If we want to achieve not just functional efficiencies—performing tasks better—but also cost savings.... Currently uniformed members are performing tasks for which they really do not have a comparative advantage or particular training, nor are they particularly well prepared to carry them out. In particular, we have a deputy commissioner who looks after financial accountability, and we have a deputy commissioner who looks after human resources. Those are ultimately tasks that in just about every department, including the Department of National Defence, are, by and large, carried out by civilians who are professionalized in those particular areas.
I think the RCMP would benefit from being able to invest its resources and its attention into the core function of policing—both the provincial policing part and the federal policing task that it carries out—rather than being distracted by a whole bunch of other tasks that are really purely administrative. I've noticed in the last couple of years that the organization has civilianized a couple of these particular functions. But ultimately, I would envisage an organization that has—and I think the initial spirit of the idea was correct—essentially a civilian commissioner just the way the Department of National Defence has a deputy minister, and a uniformed cadre that looks specifically after the policing functions of the organization.

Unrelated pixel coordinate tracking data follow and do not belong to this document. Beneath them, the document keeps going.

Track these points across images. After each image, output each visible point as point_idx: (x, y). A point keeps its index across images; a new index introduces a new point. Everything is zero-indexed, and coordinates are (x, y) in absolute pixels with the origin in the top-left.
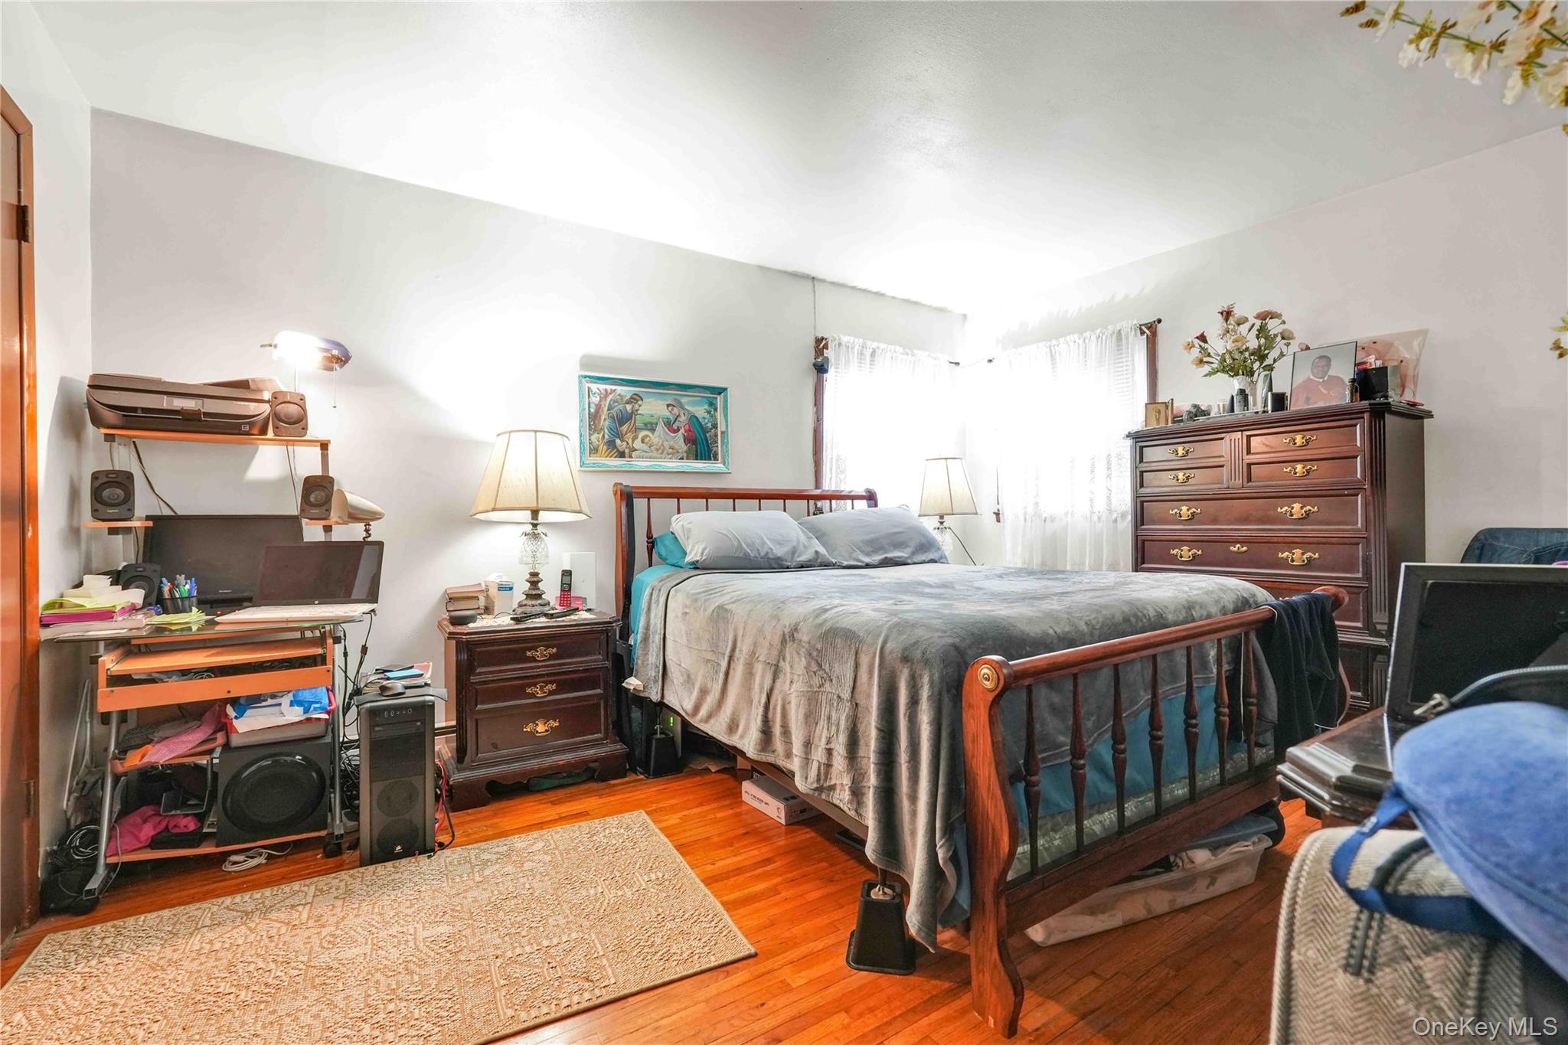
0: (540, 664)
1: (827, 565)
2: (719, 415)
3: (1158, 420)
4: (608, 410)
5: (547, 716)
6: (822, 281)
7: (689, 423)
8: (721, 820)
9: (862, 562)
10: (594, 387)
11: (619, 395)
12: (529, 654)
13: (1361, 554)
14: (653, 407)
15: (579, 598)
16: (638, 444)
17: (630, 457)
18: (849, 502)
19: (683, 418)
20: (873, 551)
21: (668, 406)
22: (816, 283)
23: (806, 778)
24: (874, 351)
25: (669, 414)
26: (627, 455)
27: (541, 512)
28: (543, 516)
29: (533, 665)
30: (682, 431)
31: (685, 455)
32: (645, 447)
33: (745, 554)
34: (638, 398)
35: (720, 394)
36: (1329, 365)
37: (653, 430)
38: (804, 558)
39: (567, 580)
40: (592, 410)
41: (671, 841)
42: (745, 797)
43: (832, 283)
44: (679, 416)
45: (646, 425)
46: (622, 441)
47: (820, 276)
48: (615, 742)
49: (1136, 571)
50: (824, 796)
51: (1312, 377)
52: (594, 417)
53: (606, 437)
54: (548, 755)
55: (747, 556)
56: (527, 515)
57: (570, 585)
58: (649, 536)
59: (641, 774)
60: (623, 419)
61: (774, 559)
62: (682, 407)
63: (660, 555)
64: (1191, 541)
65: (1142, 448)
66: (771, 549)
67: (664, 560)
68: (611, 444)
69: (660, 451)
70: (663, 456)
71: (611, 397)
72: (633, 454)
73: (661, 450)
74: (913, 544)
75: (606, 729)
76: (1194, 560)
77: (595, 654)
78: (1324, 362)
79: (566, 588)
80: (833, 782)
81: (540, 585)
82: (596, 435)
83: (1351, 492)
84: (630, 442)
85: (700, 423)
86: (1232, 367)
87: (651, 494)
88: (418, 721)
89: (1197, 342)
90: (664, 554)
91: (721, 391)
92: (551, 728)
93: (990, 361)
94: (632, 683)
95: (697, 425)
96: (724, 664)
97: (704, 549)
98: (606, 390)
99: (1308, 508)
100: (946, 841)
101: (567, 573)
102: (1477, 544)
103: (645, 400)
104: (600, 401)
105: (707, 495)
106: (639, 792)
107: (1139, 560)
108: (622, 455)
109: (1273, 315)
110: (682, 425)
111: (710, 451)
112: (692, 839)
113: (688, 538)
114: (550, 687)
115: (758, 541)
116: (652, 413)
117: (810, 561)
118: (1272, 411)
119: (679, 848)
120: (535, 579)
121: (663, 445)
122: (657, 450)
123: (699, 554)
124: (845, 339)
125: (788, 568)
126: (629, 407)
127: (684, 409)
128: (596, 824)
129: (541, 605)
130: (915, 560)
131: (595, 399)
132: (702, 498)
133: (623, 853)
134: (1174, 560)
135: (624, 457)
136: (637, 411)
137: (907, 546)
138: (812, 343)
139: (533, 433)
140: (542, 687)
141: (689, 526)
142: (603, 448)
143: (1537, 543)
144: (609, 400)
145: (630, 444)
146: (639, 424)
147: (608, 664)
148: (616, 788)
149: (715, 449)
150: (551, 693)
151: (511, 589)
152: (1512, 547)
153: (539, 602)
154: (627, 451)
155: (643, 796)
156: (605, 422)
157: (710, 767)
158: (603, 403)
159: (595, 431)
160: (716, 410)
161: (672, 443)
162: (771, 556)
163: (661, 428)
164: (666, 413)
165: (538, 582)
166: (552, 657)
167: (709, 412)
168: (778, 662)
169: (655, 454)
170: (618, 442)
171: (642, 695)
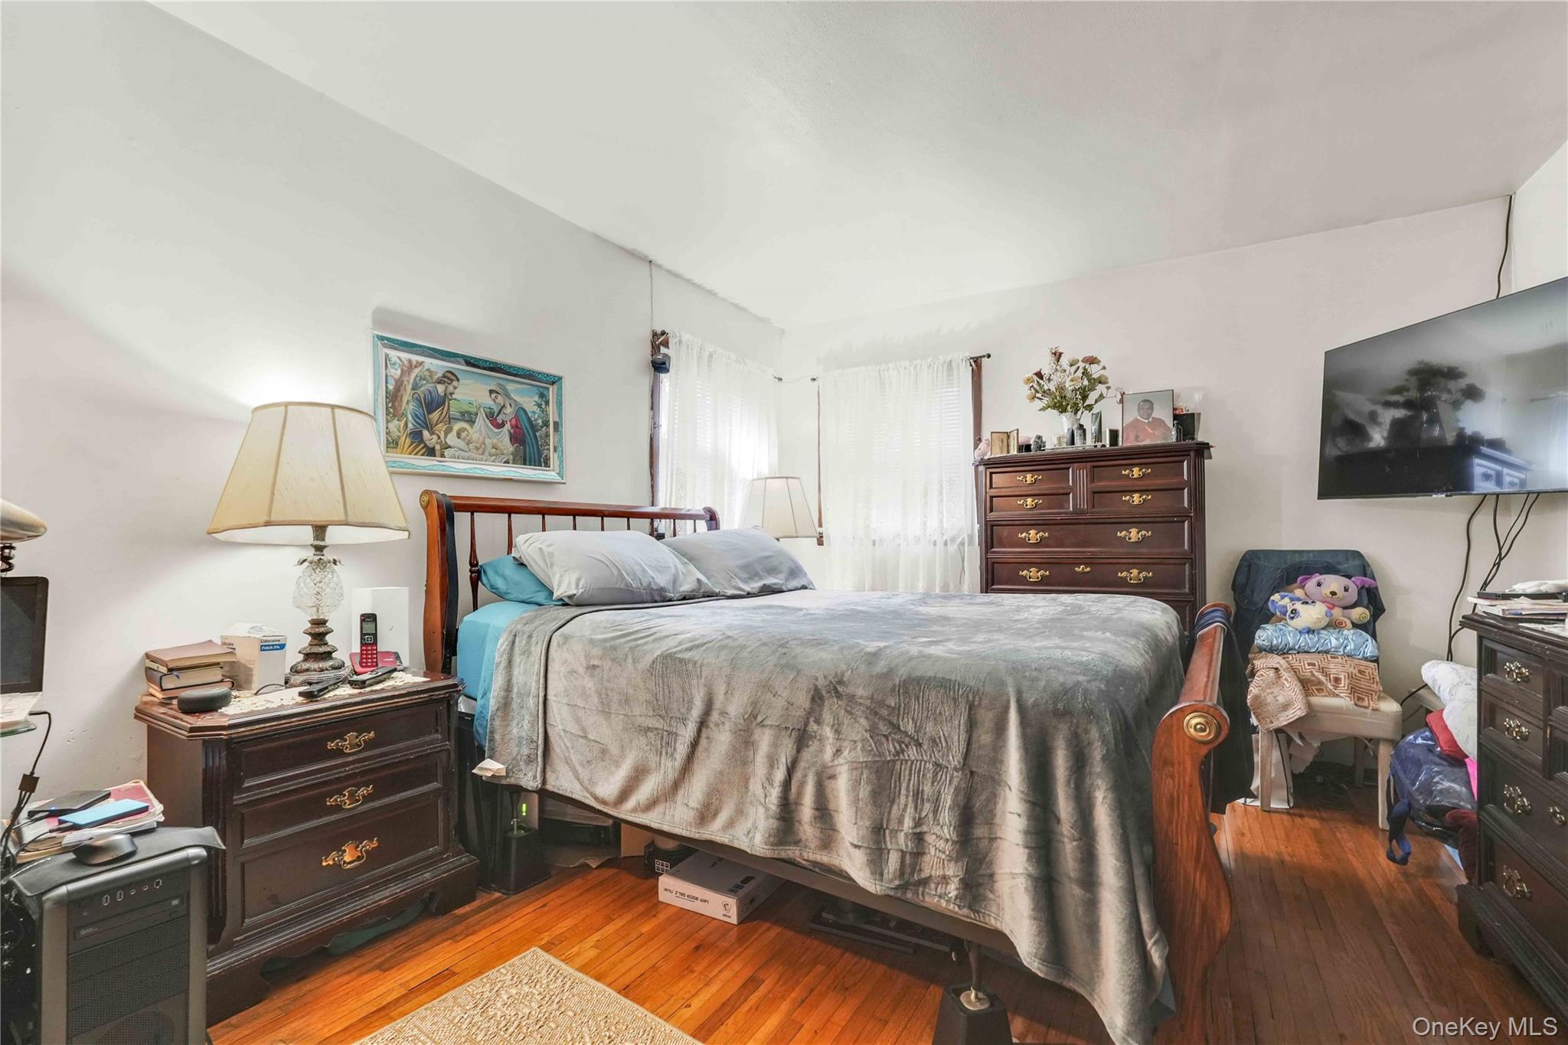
0: (351, 759)
1: (710, 595)
2: (551, 409)
3: (1001, 448)
4: (412, 389)
5: (357, 837)
6: (659, 267)
7: (517, 417)
8: (652, 936)
9: (743, 590)
10: (394, 354)
11: (428, 370)
12: (331, 745)
13: (1187, 573)
14: (472, 391)
15: (388, 654)
16: (451, 439)
17: (442, 456)
18: (690, 523)
19: (508, 410)
20: (750, 578)
21: (491, 392)
22: (653, 268)
23: (881, 875)
24: (711, 356)
25: (492, 403)
26: (438, 453)
27: (330, 530)
28: (334, 535)
29: (340, 761)
30: (508, 426)
31: (511, 457)
32: (461, 444)
33: (627, 585)
34: (453, 378)
35: (553, 383)
36: (1152, 408)
37: (472, 422)
38: (686, 587)
39: (369, 627)
40: (391, 387)
41: (609, 985)
42: (663, 896)
43: (669, 272)
44: (504, 406)
45: (463, 414)
46: (432, 433)
47: (659, 262)
48: (459, 853)
49: (987, 592)
50: (909, 895)
51: (1139, 418)
52: (393, 398)
53: (410, 426)
54: (363, 894)
55: (629, 589)
56: (307, 534)
57: (375, 635)
58: (473, 562)
59: (496, 891)
60: (432, 404)
61: (657, 590)
62: (507, 395)
63: (494, 589)
64: (1041, 563)
65: (991, 473)
66: (653, 578)
67: (501, 596)
68: (416, 436)
69: (480, 451)
70: (484, 457)
71: (416, 371)
72: (447, 452)
73: (481, 449)
74: (785, 568)
75: (447, 839)
76: (1043, 581)
77: (430, 733)
78: (1147, 405)
79: (369, 640)
80: (924, 875)
81: (328, 638)
82: (396, 422)
83: (1180, 519)
84: (442, 435)
85: (529, 419)
86: (1060, 404)
87: (475, 508)
88: (174, 898)
89: (1035, 378)
90: (500, 584)
91: (555, 381)
92: (367, 852)
93: (814, 380)
94: (489, 767)
95: (525, 420)
96: (688, 732)
97: (578, 580)
98: (410, 361)
99: (1143, 532)
100: (1160, 936)
101: (369, 619)
102: (1246, 564)
103: (461, 381)
104: (402, 374)
105: (544, 511)
106: (509, 920)
107: (990, 581)
108: (431, 452)
109: (1092, 361)
110: (507, 419)
111: (540, 454)
112: (635, 973)
113: (552, 565)
114: (363, 791)
115: (637, 569)
116: (472, 399)
117: (693, 591)
118: (1111, 445)
119: (625, 991)
120: (322, 630)
121: (484, 444)
122: (477, 449)
123: (573, 586)
124: (686, 337)
125: (670, 601)
126: (441, 388)
127: (509, 398)
128: (477, 987)
129: (334, 668)
130: (790, 587)
131: (396, 373)
132: (539, 513)
133: (553, 1025)
134: (1024, 581)
135: (435, 456)
136: (451, 394)
137: (780, 572)
138: (649, 337)
139: (329, 410)
140: (352, 795)
141: (550, 549)
142: (405, 441)
143: (1285, 563)
144: (413, 376)
145: (442, 438)
146: (453, 412)
147: (450, 745)
148: (471, 920)
149: (545, 452)
150: (367, 799)
151: (282, 647)
152: (1270, 565)
153: (330, 663)
154: (438, 447)
155: (518, 924)
156: (409, 406)
157: (588, 862)
158: (405, 379)
159: (395, 416)
160: (547, 403)
161: (495, 441)
162: (654, 587)
163: (481, 421)
164: (488, 401)
165: (324, 634)
166: (370, 745)
167: (539, 406)
168: (806, 725)
169: (474, 455)
170: (426, 434)
171: (504, 782)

I also think we have considerable inefficiencies in the way the organization is divided. We don't have clear boundaries, in terms of the human resources side, between the federal investigative functions and the provincial policing functions. In just about every other country we can think of, the functions that the RCMP performs in one organization are performed by separate organizations. We don't necessarily need to stand up a whole separate bureaucracy, but we do need to essentially provide some firewalls within the organization to designate one to look after the provincial policing tasks, and another that recruits directly and has direct-entry opportunities for everybody from lawyers to accountants into the federal investigative branch of the organization.
While there are problems with the FBI and I don't think we can transfer the FBI model to Canada, basically we need an FBI type of organization for Canada that is not tied in to the RCMP's traditional and conventional recruitment and training type of system through Depot. It's highly unattractive to many people who have professional degrees to enter a system that doesn't value people for the professions they have.
It is baffling to me how many people with master's degrees, with law degrees, and with Ph.D.s are out there in the organization, writing traffic tickets because the organization says they don't have enough time in and they need to work their way up through the hierarchy. In other federal investigative policing organizations such as the FBI and the German Bundeskriminalamt, there are direct-entry positions for people who are simply looking after federal investigations per se.
I'll submit this document. I've written on this particular subject matter, and I'll submit that also for the committee's reference.